2) Het Instituut voor de gelijkheid van vrouwen en mannen (Instituut) coördineert de ZSG op federaal niveau. Vanuit het Instituut wordt nauw samengewerkt met alle betrokken partners om de opvolging en ondersteuning van elk ZSG te bewerkstelligen, onder meer door deel te nemen aan de lokale coördinatievergaderingen. Zo worden eventuele (veranderende) noden van de ZSG in kaart gebracht en wordt op nationaal niveau gekeken hoe daarop kan worden ingespeeld.

3) & 4) Elk slachtoffer van acuut seksueel geweld (geweld dat in de laatste zeven dagen werd gepleegd) kan op het ZSG de nodige forensische zorgen krijgen. Het forensisch onderzoek wordt gevoerd aan de hand van een specifiek opgesteld forensisch stappenplan. Tijdens de afname van dit stappenplan, nemen de forensisch verpleegkundigen zowel een bloed- als een urinestaal af bij het slachtoffer.

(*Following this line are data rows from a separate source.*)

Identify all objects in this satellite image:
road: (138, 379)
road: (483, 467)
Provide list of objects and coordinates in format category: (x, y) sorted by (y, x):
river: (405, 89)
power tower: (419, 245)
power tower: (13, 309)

Deze beide stalen worden in beslag genomen wanneer het slachtoffer beslist om klacht neer te leggen. De bevoegde magistraat kan desgevallend de opdracht geven aan een DNA-labo om deze stalen te onderzoeken op eventuele sporen van middelen. Er wordt daarnaast in samenspraak met de medische coördinatoren van elk ZSG een nationaal protocol uitgewerkt met betrekking tot de medische analyse van bloed- of urinestalen bij een vermoeden van intoxicatie. Ook slachtoffers van niet-acuut seksueel geweld (geweld dat niet in de laatste zeven dagen werd gepleegd) kan in een ZSG terecht. In dat geval zal, door de termijn, een forensisch onderzoek geen resultaat meer hebben. Alle andere dienstverlening blijft uiteraard behouden.

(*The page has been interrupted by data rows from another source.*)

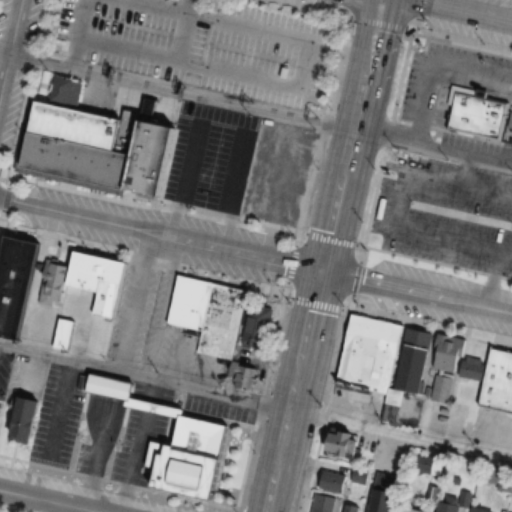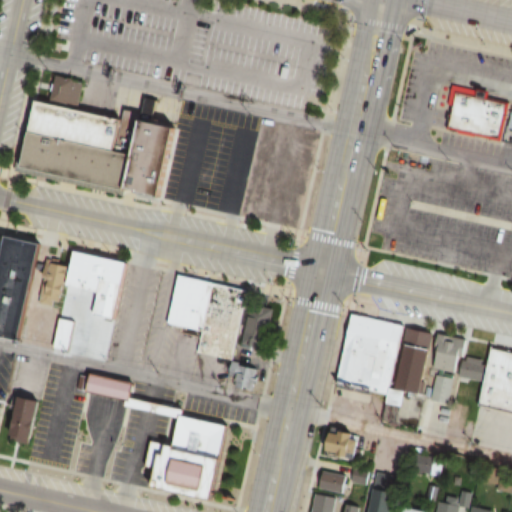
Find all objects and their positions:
road: (463, 10)
road: (366, 23)
road: (462, 39)
road: (9, 42)
parking lot: (207, 45)
road: (432, 62)
road: (471, 82)
road: (255, 109)
building: (475, 113)
building: (477, 113)
building: (78, 125)
road: (350, 135)
building: (105, 149)
building: (154, 159)
building: (78, 160)
road: (183, 179)
road: (282, 188)
road: (6, 189)
road: (235, 191)
road: (213, 213)
road: (500, 249)
road: (255, 255)
road: (360, 256)
road: (141, 258)
road: (290, 260)
road: (437, 261)
traffic signals: (321, 271)
road: (493, 279)
building: (89, 280)
building: (92, 280)
building: (13, 281)
building: (18, 285)
road: (134, 294)
building: (222, 325)
road: (429, 327)
building: (64, 334)
building: (368, 354)
building: (420, 361)
road: (144, 377)
building: (112, 387)
road: (292, 391)
building: (26, 420)
road: (400, 434)
building: (345, 444)
building: (189, 457)
building: (343, 477)
building: (383, 493)
road: (47, 501)
building: (323, 503)
building: (453, 504)
road: (58, 508)
building: (350, 508)
building: (481, 509)
building: (415, 510)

5) Rekening houdend met de noden van de ziekenhuizen werd het forfait voor de zorggerelateerde kosten in 2021 verhoogd van 100 tot 150 euro per slachtoffer die zich aanmeldt in een ZSG. Hiermee worden de medische en forensische zorgen verleend op het ZSG vergoed, waardoor het ziekenhuis deze zorgen gratis kan aanbieden aan de slachtoffers. Naast de zorggerelateerde kosten, die worden vergoed door het Instituut, worden ook de personeelskosten van onder andere de forensisch verpleegkundigen en de ZSG-psychologen gefinancierd via het Zorgpersoneelfonds.